For programmatic access — IDE extensions, custom tooling:

import { createSession } from '@anthropic-ai/claude-code'

const session = await createSession({
  model: 'claude-sonnet-4-6',
  tools: ['Read', 'Edit', 'Bash'],
  onMessage: (msg) => console.log(msg)
})

await session.send("Fix the failing tests")

The SDK uses the same core engine but replaces the Ink UI with callback-based message delivery.

Remote sessions

Cloud-hosted sessions (CCR — Claude Code Remote) where the harness runs on infrastructure and the UI is a thin client. Communication happens over SSE or WebSocket transports:

type Transport = SSETransport | WebSocketTransport | HybridTransport

The HybridTransport falls back between SSE and WebSocket based on connection quality — ensuring reliable operation across different network conditions.

Session Lifecycle

A session is not a single API call — it is a stateful lifecycle with persistence:

Session start → trust dialog → onboarding → REPL loop
  ↓ (process exit)
Save: cost state, session ID, transcript
  ↓ (resume)
Restore: cost state, conversation history, task state
  ↓
Continue from where you left off

Session state is tracked through a three-state machine:

type SessionState = 'idle' | 'running' | 'requires_action'

The requires_action state is critical for remote sessions: when the harness needs user input (permission prompt, clarification question), it publishes this state so the remote UI can render the appropriate dialog.

What “Production” Means

After dissecting all eight layers of this harness, a pattern emerges. “Production” is not about features — it is about what happens when things go wrong:

Tools fail → error cascading and synthetic results prevent orphaned state
Context overflows → multi-stage compression fires automatically
API calls fail → retry with exponential backoff and classification
Users interrupt → abort signals propagate cleanly through all layers
Processes crash → transcript persistence enables seamless resume
Costs spike → real-time tracking with early warnings
Permissions conflict → traceable decision logging with source attribution
MCP servers disconnect → uncached prompt sections detect staleness

Every layer is designed for the unhappy path. The happy path is easy — the unhappy path is where engineering lives.

Series Conclusion

We started with a question: what lives between you and the model? The answer is seven layers of production engineering — each solving a category of problems that the model cannot solve for itself.

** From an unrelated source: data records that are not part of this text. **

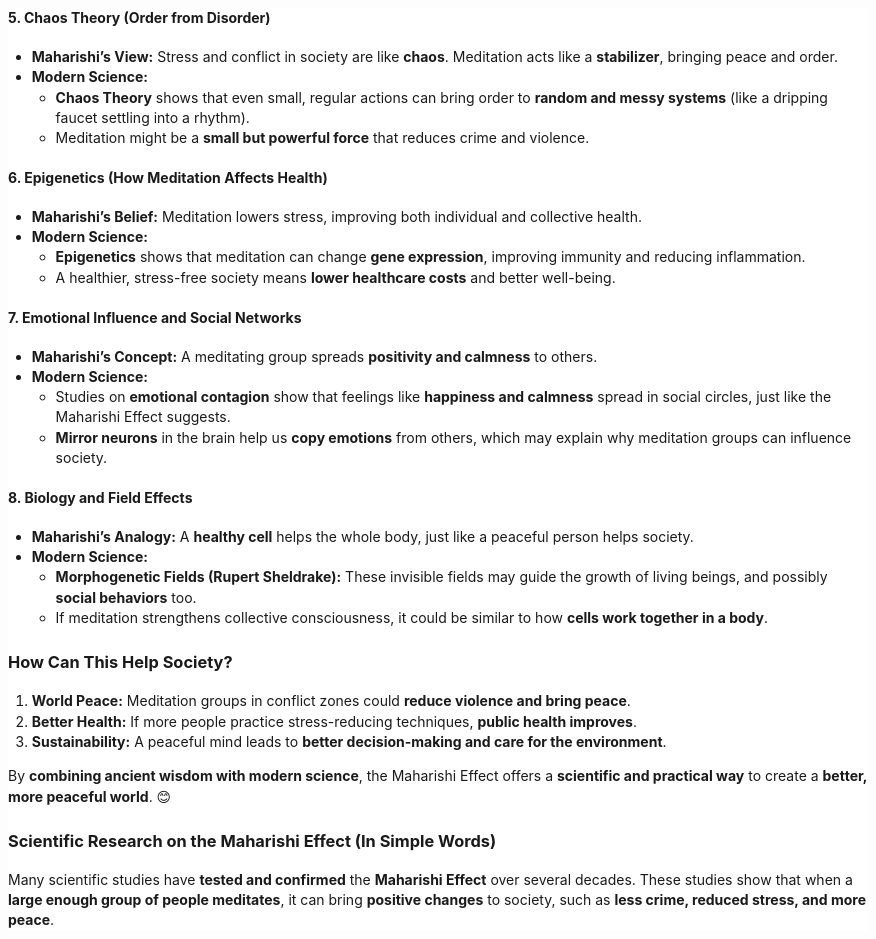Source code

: #### **5. Chaos Theory (Order from Disorder)**

- **Maharishi’s View:** Stress and conflict in society are like **chaos**. Meditation acts like a **stabilizer**, bringing peace and order.
- **Modern Science:**
    - **Chaos Theory** shows that even small, regular actions can bring order to **random and messy systems** (like a dripping faucet settling into a rhythm).
    - Meditation might be a **small but powerful force** that reduces crime and violence.

#### **6. Epigenetics (How Meditation Affects Health)**

- **Maharishi’s Belief:** Meditation lowers stress, improving both individual and collective health.
- **Modern Science:**
    - **Epigenetics** shows that meditation can change **gene expression**, improving immunity and reducing inflammation.
    - A healthier, stress-free society means **lower healthcare costs** and better well-being.

#### **7. Emotional Influence and Social Networks**

- **Maharishi’s Concept:** A meditating group spreads **positivity and calmness** to others.
- **Modern Science:**
    - Studies on **emotional contagion** show that feelings like **happiness and calmness** spread in social circles, just like the Maharishi Effect suggests.
    - **Mirror neurons** in the brain help us **copy emotions** from others, which may explain why meditation groups can influence society.

#### **8. Biology and Field Effects**

- **Maharishi’s Analogy:** A **healthy cell** helps the whole body, just like a peaceful person helps society.
- **Modern Science:**
    - **Morphogenetic Fields (Rupert Sheldrake):** These invisible fields may guide the growth of living beings, and possibly **social behaviors** too.
    - If meditation strengthens collective consciousness, it could be similar to how **cells work together in a body**.

### **How Can This Help Society?**

1. **World Peace:** Meditation groups in conflict zones could **reduce violence and bring peace**.
2. **Better Health:** If more people practice stress-reducing techniques, **public health improves**.
3. **Sustainability:** A peaceful mind leads to **better decision-making and care for the environment**.

By **combining ancient wisdom with modern science**, the Maharishi Effect offers a **scientific and practical way** to create a **better, more peaceful world**. 😊




### **Scientific Research on the Maharishi Effect (In Simple Words)**

Many scientific studies have **tested and confirmed** the **Maharishi Effect** over several decades. These studies show that when a **large enough group of people meditates**, it can bring **positive changes** to society, such as **less crime, reduced stress, and more peace**.
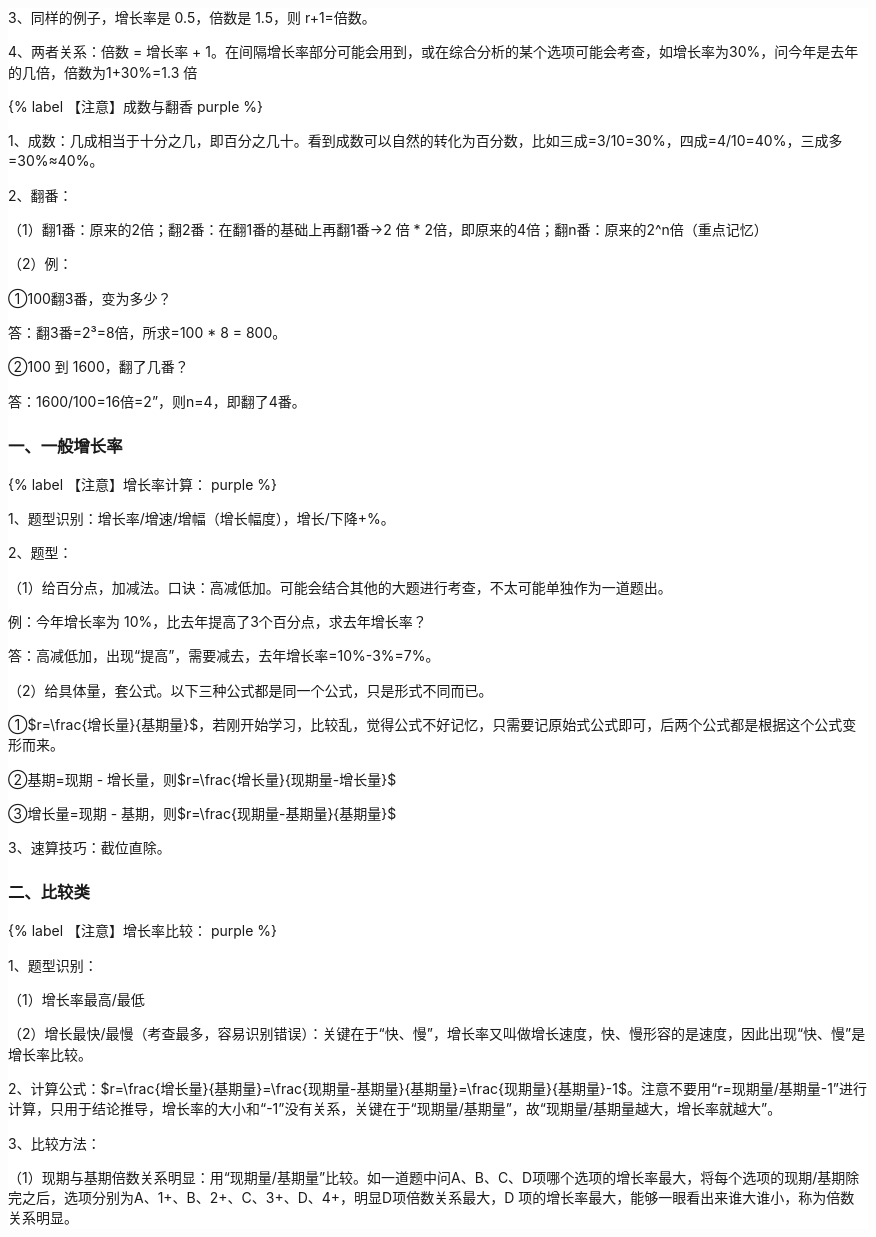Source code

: 3、同样的例子，增长率是 0.5，倍数是 1.5，则 r+1=倍数。

4、两者关系：倍数 = 增长率 + 1。在间隔增长率部分可能会用到，或在综合分析的某个选项可能会考查，如增长率为30%，问今年是去年的几倍，倍数为1+30%=1.3 倍

{% label 【注意】成数与翻香 purple %}

1、成数：几成相当于十分之几，即百分之几十。看到成数可以自然的转化为百分数，比如三成=3/10=30%，四成=4/10=40%，三成多=30%≈40%。

2、翻番：

（1）翻1番：原来的2倍；翻2番：在翻1番的基础上再翻1番→2 倍 * 2倍，即原来的4倍；翻n番：原来的2^n倍（重点记忆）

（2）例：

①100翻3番，变为多少？

答：翻3番=2³=8倍，所求=100 * 8 = 800。

②100 到 1600，翻了几番？

答：1600/100=16倍=2”，则n=4，即翻了4番。

### 一、一般增长率

{% label 【注意】增长率计算： purple %}

1、题型识别：增长率/增速/增幅（增长幅度），增长/下降+%。

2、题型：

（1）给百分点，加减法。口诀：高减低加。可能会结合其他的大题进行考查，不太可能单独作为一道题出。

例：今年增长率为 10%，比去年提高了3个百分点，求去年增长率？

答：高减低加，出现“提高”，需要减去，去年增长率=10%-3%=7%。

（2）给具体量，套公式。以下三种公式都是同一个公式，只是形式不同而已。

①$r=\frac{增长量}{基期量}$，若刚开始学习，比较乱，觉得公式不好记忆，只需要记原始式公式即可，后两个公式都是根据这个公式变形而来。

②基期=现期 - 增长量，则$r=\frac{增长量}{现期量-增长量}$

③增长量=现期 - 基期，则$r=\frac{现期量-基期量}{基期量}$

3、速算技巧：截位直除。

### 二、比较类

{% label 【注意】增长率比较： purple %}

1、题型识别：

（1）增长率最高/最低

（2）增长最快/最慢（考查最多，容易识别错误）：关键在于“快、慢”，增长率又叫做增长速度，快、慢形容的是速度，因此出现“快、慢”是增长率比较。

2、计算公式：$r=\frac{增长量}{基期量}=\frac{现期量-基期量}{基期量}=\frac{现期量}{基期量}-1$。注意不要用“r=现期量/基期量-1”进行计算，只用于结论推导，增长率的大小和“-1”没有关系，关键在于“现期量/基期量”，故“现期量/基期量越大，增长率就越大”。

3、比较方法：

（1）现期与基期倍数关系明显：用“现期量/基期量”比较。如一道题中问A、B、C、D项哪个选项的增长率最大，将每个选项的现期/基期除完之后，选项分别为A、1+、B、2+、C、3+、D、4+，明显D项倍数关系最大，D 项的增长率最大，能够一眼看出来谁大谁小，称为倍数关系明显。
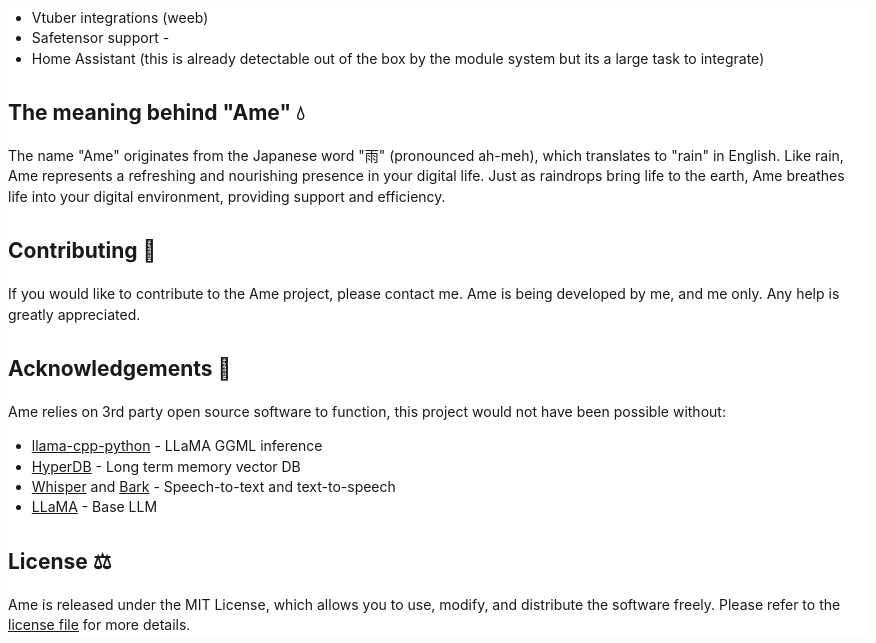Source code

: - Vtuber integrations (weeb)
- Safetensor support -
- Home Assistant (this is already detectable out of the box by the module system but its a large task to integrate)

## The meaning behind "Ame" 💧
The name "Ame" originates from the Japanese word "雨" (pronounced ah-meh), which translates to "rain" in English. Like rain, Ame represents a refreshing and nourishing presence in your digital life. Just as raindrops bring life to the earth, Ame breathes life into your digital environment, providing support and efficiency.

## Contributing 🤝
If you would like to contribute to the Ame project, please contact me. Ame is being developed by me, and me only. Any help is greatly appreciated.

## Acknowledgements 🙏
Ame relies on 3rd party open source software to function, this project would not have been possible without:

- [llama-cpp-python](https://github.com/abetlen/llama-cpp-python) - LLaMA GGML inference
- [HyperDB](https://github.com/jdagdelen/hyperDB) - Long term memory vector DB
- [Whisper](https://github.com/openai/whisper) and [Bark](https://github.com/suno-ai/bark) - Speech-to-text and text-to-speech
- [LLaMA](https://github.com/facebookresearch/llama) - Base LLM

## License ⚖️
Ame is released under the MIT License, which allows you to use, modify, and distribute the software freely. Please refer to the [license file](https://github.com/Expl0dingCat/ame/blob/main/LICENSE) for more details.
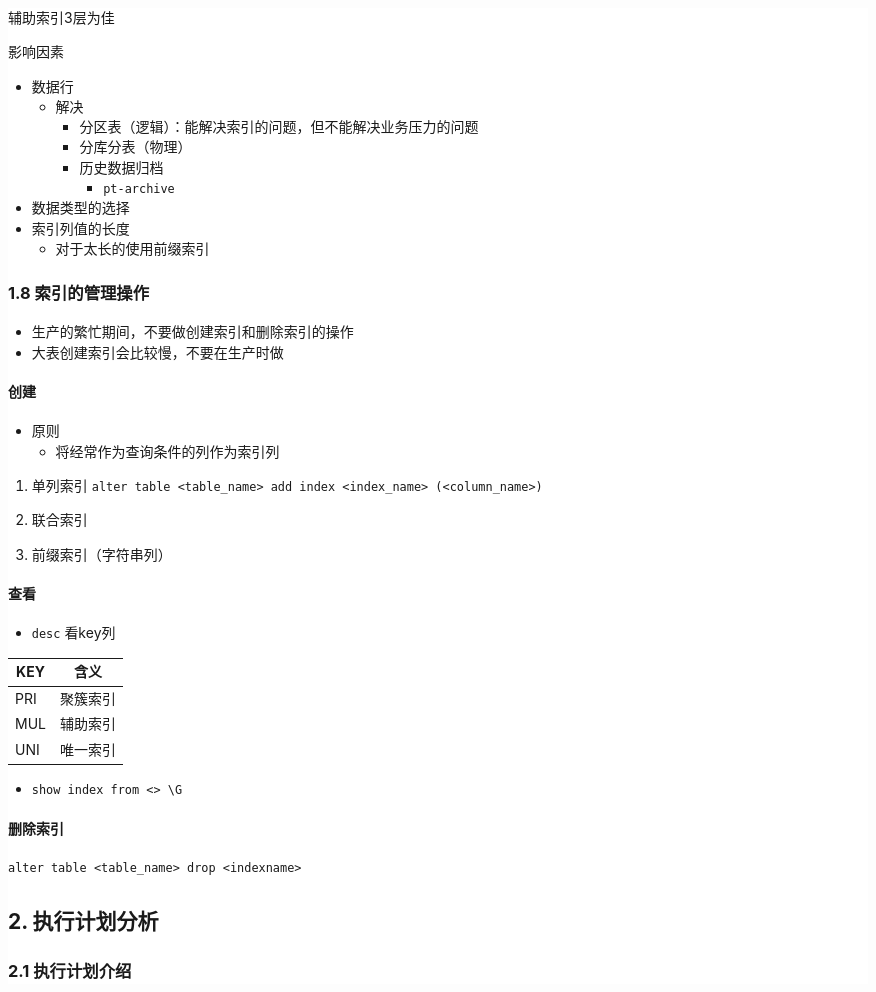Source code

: 辅助索引3层为佳

影响因素

- 数据行
  - 解决
    - 分区表（逻辑）：能解决索引的问题，但不能解决业务压力的问题
    - 分库分表（物理）
    - 历史数据归档
      - `pt-archive`
- 数据类型的选择
- 索引列值的长度
  - 对于太长的使用前缀索引

### 1.8 索引的管理操作

- 生产的繁忙期间，不要做创建索引和删除索引的操作
- 大表创建索引会比较慢，不要在生产时做

#### 创建

- 原则
  - 将经常作为查询条件的列作为索引列

1. 单列索引 `alter table <table_name> add index <index_name> (<column_name>)`



2. 联合索引



3. 前缀索引（字符串列）



#### 查看

- `desc` 看key列

| KEY  | 含义     |
| ---- | -------- |
| PRI  | 聚簇索引 |
| MUL  | 辅助索引 |
| UNI  | 唯一索引 |

- `show index from <> \G `

#### 删除索引

`alter table <table_name> drop <indexname>`


## 2. 执行计划分析

### 2.1 执行计划介绍
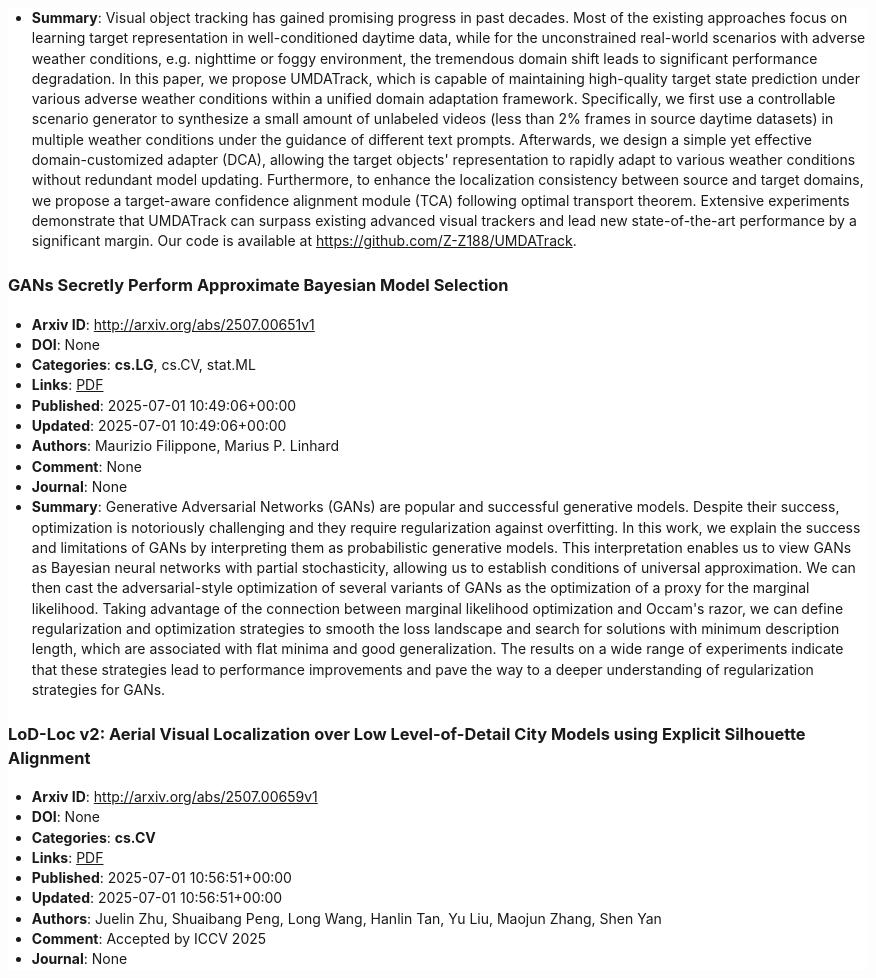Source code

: - **Summary**: Visual object tracking has gained promising progress in past decades. Most of the existing approaches focus on learning target representation in well-conditioned daytime data, while for the unconstrained real-world scenarios with adverse weather conditions, e.g. nighttime or foggy environment, the tremendous domain shift leads to significant performance degradation. In this paper, we propose UMDATrack, which is capable of maintaining high-quality target state prediction under various adverse weather conditions within a unified domain adaptation framework. Specifically, we first use a controllable scenario generator to synthesize a small amount of unlabeled videos (less than 2% frames in source daytime datasets) in multiple weather conditions under the guidance of different text prompts. Afterwards, we design a simple yet effective domain-customized adapter (DCA), allowing the target objects' representation to rapidly adapt to various weather conditions without redundant model updating. Furthermore, to enhance the localization consistency between source and target domains, we propose a target-aware confidence alignment module (TCA) following optimal transport theorem. Extensive experiments demonstrate that UMDATrack can surpass existing advanced visual trackers and lead new state-of-the-art performance by a significant margin. Our code is available at https://github.com/Z-Z188/UMDATrack.



### GANs Secretly Perform Approximate Bayesian Model Selection
- **Arxiv ID**: http://arxiv.org/abs/2507.00651v1
- **DOI**: None
- **Categories**: **cs.LG**, cs.CV, stat.ML
- **Links**: [PDF](http://arxiv.org/pdf/2507.00651v1)
- **Published**: 2025-07-01 10:49:06+00:00
- **Updated**: 2025-07-01 10:49:06+00:00
- **Authors**: Maurizio Filippone, Marius P. Linhard
- **Comment**: None
- **Journal**: None
- **Summary**: Generative Adversarial Networks (GANs) are popular and successful generative models. Despite their success, optimization is notoriously challenging and they require regularization against overfitting. In this work, we explain the success and limitations of GANs by interpreting them as probabilistic generative models. This interpretation enables us to view GANs as Bayesian neural networks with partial stochasticity, allowing us to establish conditions of universal approximation. We can then cast the adversarial-style optimization of several variants of GANs as the optimization of a proxy for the marginal likelihood. Taking advantage of the connection between marginal likelihood optimization and Occam's razor, we can define regularization and optimization strategies to smooth the loss landscape and search for solutions with minimum description length, which are associated with flat minima and good generalization. The results on a wide range of experiments indicate that these strategies lead to performance improvements and pave the way to a deeper understanding of regularization strategies for GANs.



### LoD-Loc v2: Aerial Visual Localization over Low Level-of-Detail City Models using Explicit Silhouette Alignment
- **Arxiv ID**: http://arxiv.org/abs/2507.00659v1
- **DOI**: None
- **Categories**: **cs.CV**
- **Links**: [PDF](http://arxiv.org/pdf/2507.00659v1)
- **Published**: 2025-07-01 10:56:51+00:00
- **Updated**: 2025-07-01 10:56:51+00:00
- **Authors**: Juelin Zhu, Shuaibang Peng, Long Wang, Hanlin Tan, Yu Liu, Maojun Zhang, Shen Yan
- **Comment**: Accepted by ICCV 2025
- **Journal**: None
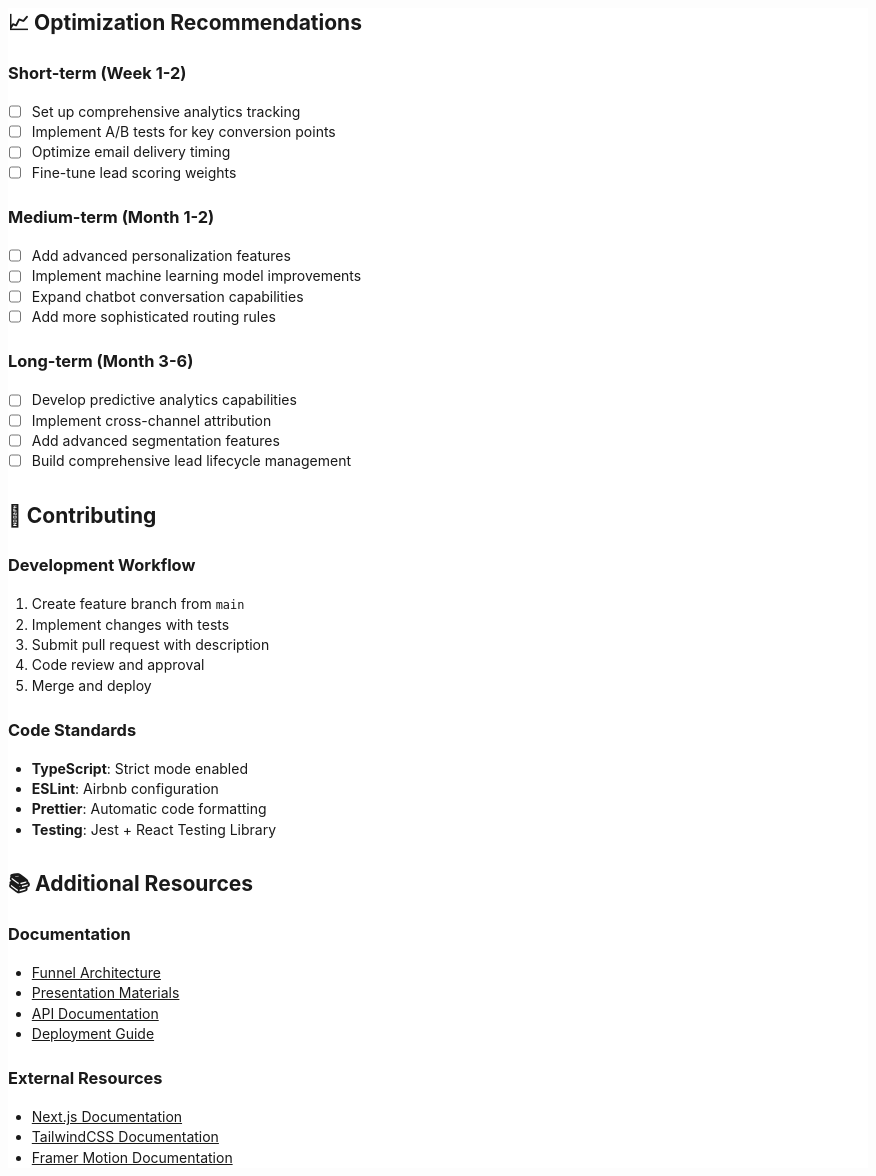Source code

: ## 📈 Optimization Recommendations

### Short-term (Week 1-2)
- [ ] Set up comprehensive analytics tracking
- [ ] Implement A/B tests for key conversion points
- [ ] Optimize email delivery timing
- [ ] Fine-tune lead scoring weights

### Medium-term (Month 1-2)
- [ ] Add advanced personalization features
- [ ] Implement machine learning model improvements
- [ ] Expand chatbot conversation capabilities
- [ ] Add more sophisticated routing rules

### Long-term (Month 3-6)
- [ ] Develop predictive analytics capabilities
- [ ] Implement cross-channel attribution
- [ ] Add advanced segmentation features
- [ ] Build comprehensive lead lifecycle management

## 🤝 Contributing

### Development Workflow

1. Create feature branch from `main`
2. Implement changes with tests
3. Submit pull request with description
4. Code review and approval
5. Merge and deploy

### Code Standards

- **TypeScript**: Strict mode enabled
- **ESLint**: Airbnb configuration
- **Prettier**: Automatic code formatting
- **Testing**: Jest + React Testing Library

## 📚 Additional Resources

### Documentation
- [Funnel Architecture](./FUNNEL_ARCHITECTURE.md)
- [Presentation Materials](./PRESENTATION.md) 
- [API Documentation](./docs/api.md)
- [Deployment Guide](./docs/deployment.md)

### External Resources
- [Next.js Documentation](https://nextjs.org/docs)
- [TailwindCSS Documentation](https://tailwindcss.com/docs)
- [Framer Motion Documentation](https://www.framer.com/motion/)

The model generates text. The tool system makes it do things. The permission boundary makes it safe. Context engineering makes it informed. The orchestration loop makes it reliable. Skills make it consistent. Tasks make it concurrent. And state, cost, and the production surface make it usable.

None of these layers are visible when the harness works well. You type a request, and the right thing happens. That invisibility is the goal — and the measure of a well-engineered harness.

The model is the engine. Everything else is the machine. And the machine is where the engineering is.